Wenn du jetzt aus eigenem Antrieb zum AG gehst und ihm anbietest mit einer Abfindung zu gehen wird er sich evtl. schon Gedanken machen, ob er Deine Abfindung nicht sparen kann, da Du wahrscheinlich einen anderen Job hast und auch so die Firma verlässt.

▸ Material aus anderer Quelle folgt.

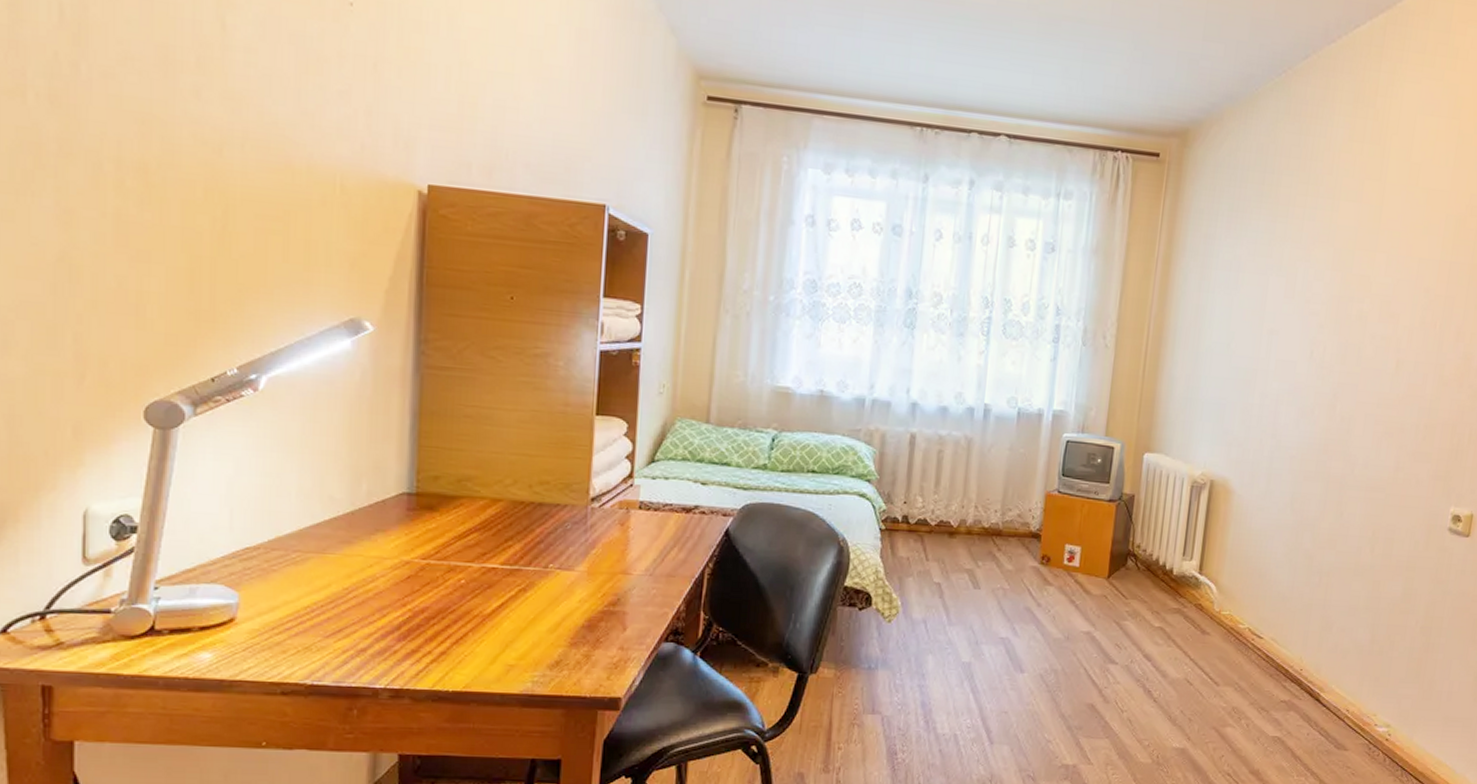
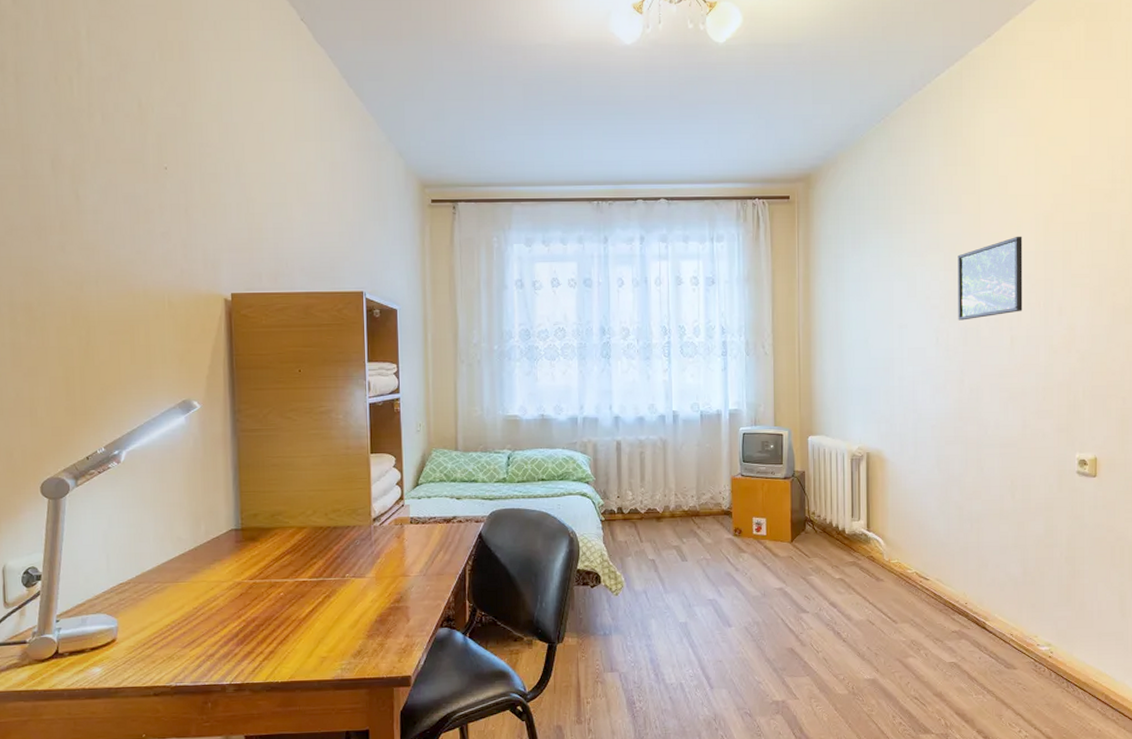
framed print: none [1339,239,1428,334] -> present [958,236,1023,321]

Wenn es aber ein Angebot gibt bei dem zuerst gefragt wird, ob jemand bereit ist die Abfindung zu nehmen und freiwillig zu gehen, kann man sich schon melden. Allerdings kann es ja sein, dass Du nicht zu den MA gehörst die man gerne weg haben möchte. Dann kann der AG Dir die Abfindung auch verweigern. Mir ging das mal vor vielen Jahren so. Es wurden mehrere Entlassungen angekündigt und es gab ein Angebot dass man sich freiwillig melden und mit einer Abfindung dann gehen kann. Ich habe mir, da ich noch nicht sehr lange in der Abteilung war, eine andere Arbeitsstelle gesucht und auch gefunden. Zu diesem Zeitpunkt war ich auch schon mehrere Jahre im Betrieb und die Abfindung hätte sich gerechnet. Als ich mich aber gemeldet habe, dass ich freiwillig mit der Abfindung gehe und man so die Kündigung einer anderen Person vermeiden kann, wurde mir gesagt dass ich nicht auf der Liste der zu Kündigenden stehe und man meinen Weggang somit nicht mit Geld unterstützt. In dieser Firma bin ich heute noch.

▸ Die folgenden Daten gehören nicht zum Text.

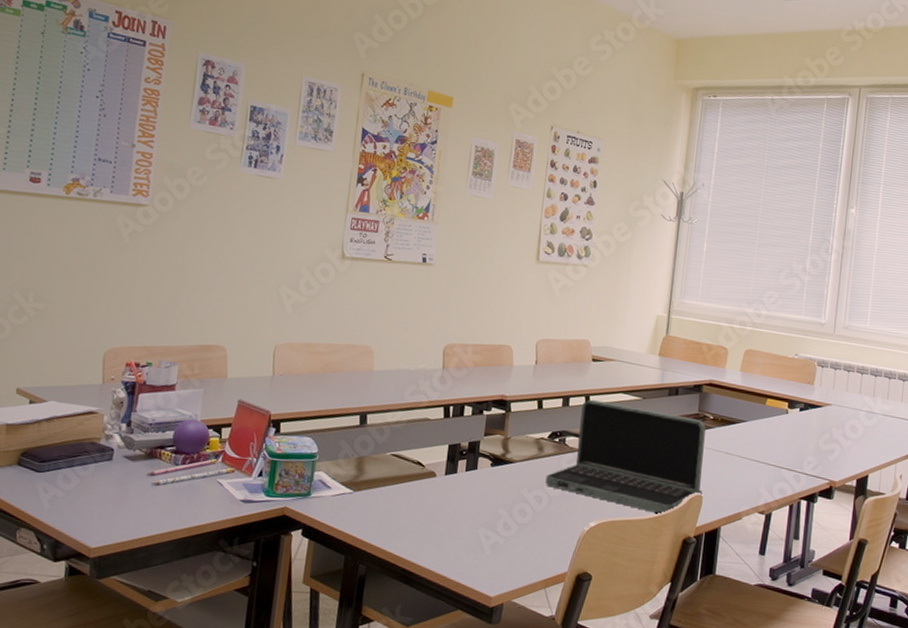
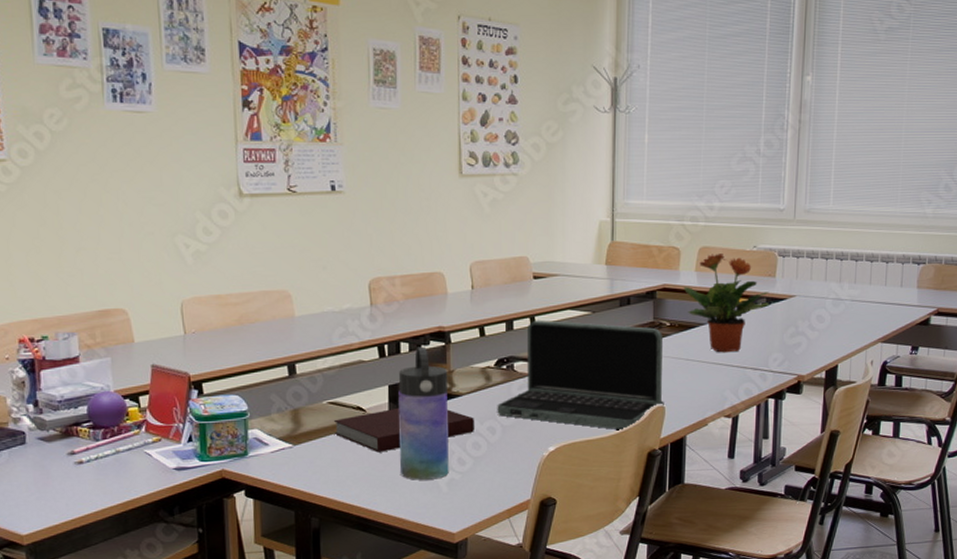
notebook: none [392,467,524,508] -> present [333,407,475,453]
water bottle: none [449,411,505,541] -> present [398,346,449,480]
potted plant: none [728,357,808,451] -> present [683,254,770,353]

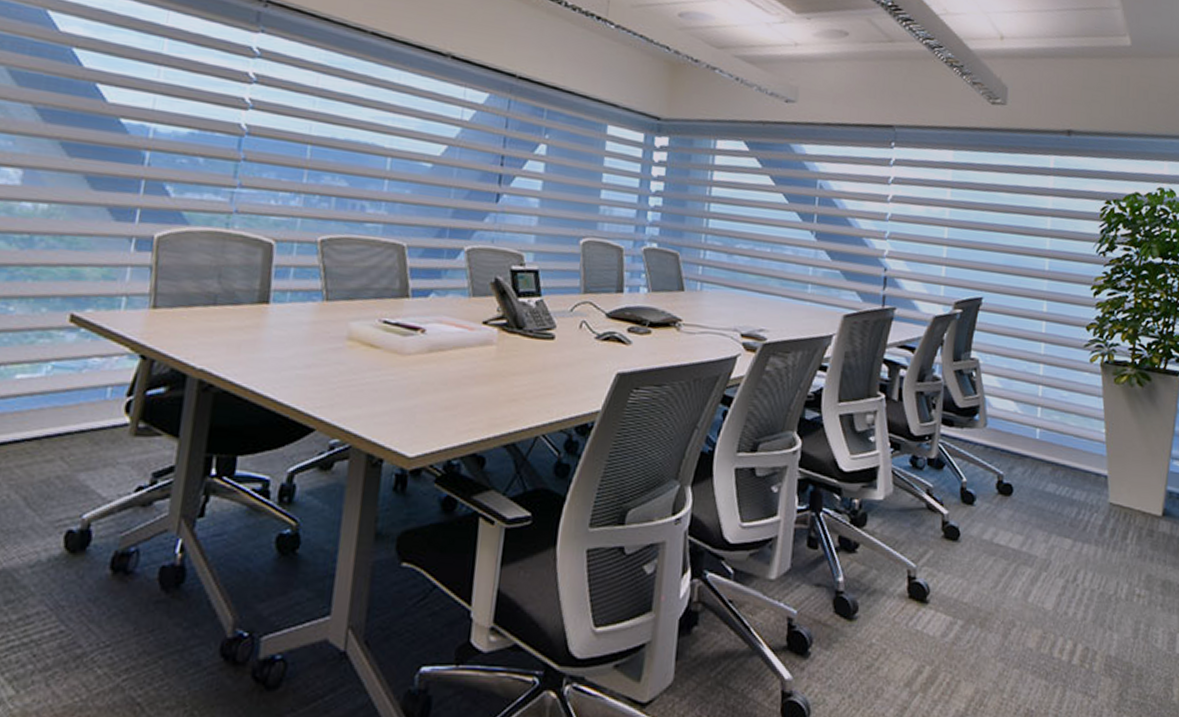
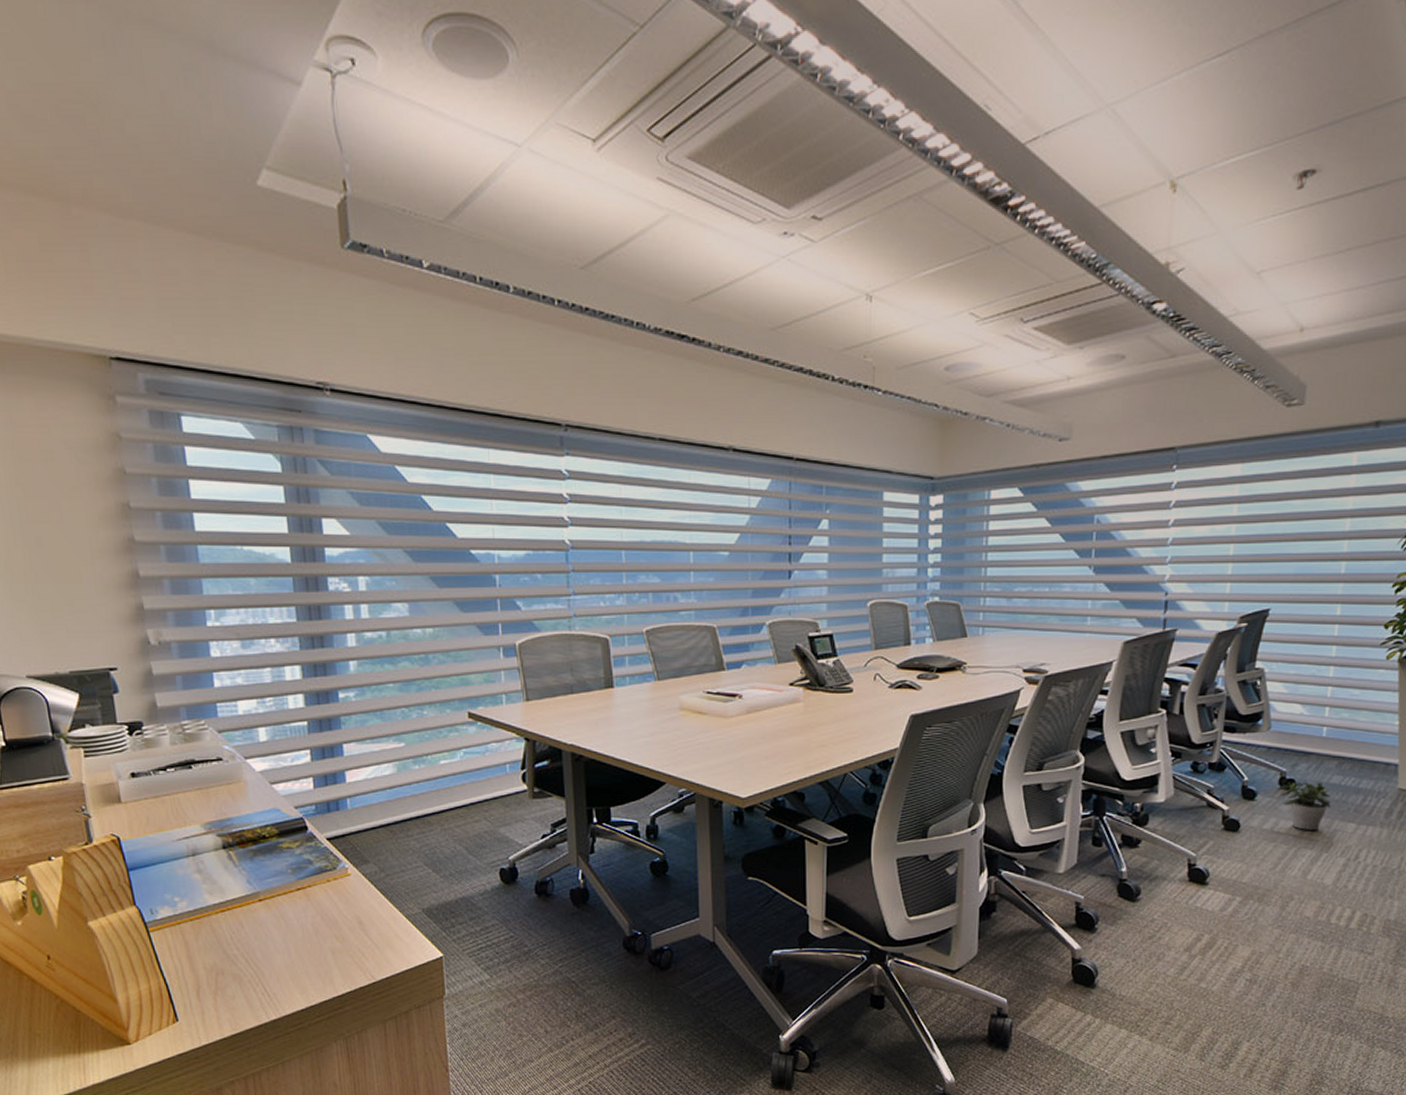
potted plant: none [998,487,1048,544] -> present [1280,781,1331,830]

Wie gesagt, einen Versuch ist es wert. Ob dieser von Erfolg gekrönt sein wird, kann man Dir hier nicht sagen.

kann ein Arbeitnehmer seinem Arbeitgeber von sich aus einen Aufhebungsvertrag vorschlagen

Er kann, aber ohne Abfindung und als Zuschlag die nächsten 3 Monate ohne Geld vom Jobcenter. Ein Aufhebungsvertrag hebt die gesetzliche Kündigungsfrist auf.

Ein Aufhebungsvertrag hebt die gesetzliche Kündigungsfrist auf.

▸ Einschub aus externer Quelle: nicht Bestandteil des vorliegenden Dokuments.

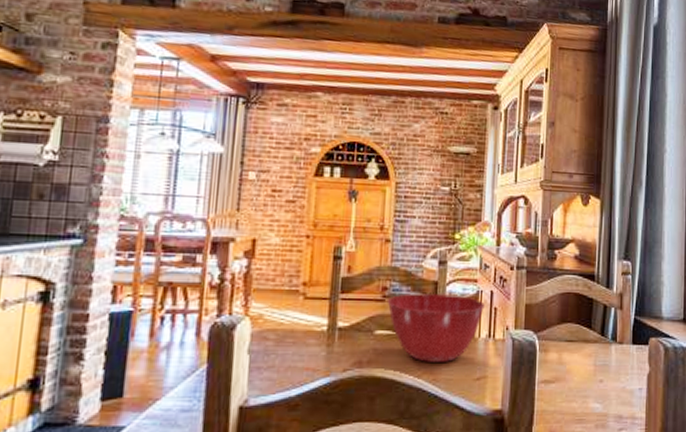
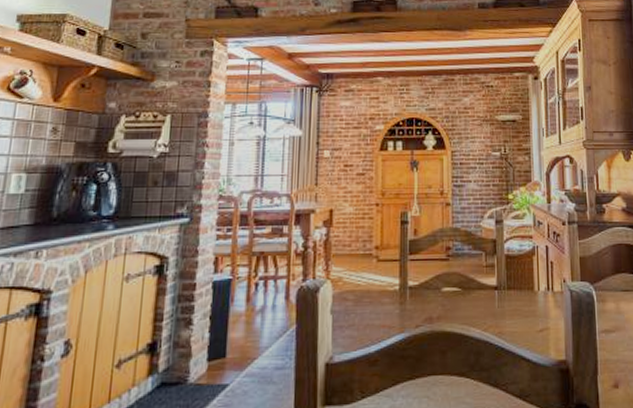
mixing bowl: present [387,292,486,362] -> none [451,250,542,316]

Das ist so ausschließlich formuliert nicht richtig.

Zunächst dient ein Aufhebungsvertrag der Beendigung eines Arbeitsverhältnisses ohne Aussprache einer Kündigung - unter welchen Bedingungen (z.B. auch bezüglich des Termins der Beendigung), das ist Verhandlungssache.

Ein Aufhebungsvertrag zur Vermeidung einer ansonsten auszusprechenden personen- oder betriebsbedingten Kündigung führt jedenfalls nicht zu einer Sperre; wird für die Beendigung auch noch die Frist eingehalten, die der Arbeitgeber bei einer ordentlichen Kündigung einzuhalten hätte, kommt es noch nicht einmal zu einer ( dieser Frist entsprechenden) Verschiebung der Leistung!

Ein Aufhebungsvertrag ist ein Vertrag zwischen Arbeitnehmer und Arbeitgeber. Der Inhalt ist Verhandlungssache. Prinzipiell kann dort alles enthalten sein. Auch eine Abfindung. Hängt von Deinem Verhandlungsgeschick ab.

Versuch macht klug.

Ich frage mich allerdings, was einen Arbeitgeber motivieren sollte, einem Mitarbeiter - der von sich aus vorzeitig aus einem Vertrag ausscheiden möchte - auch noch Geld hinterher zu werfen?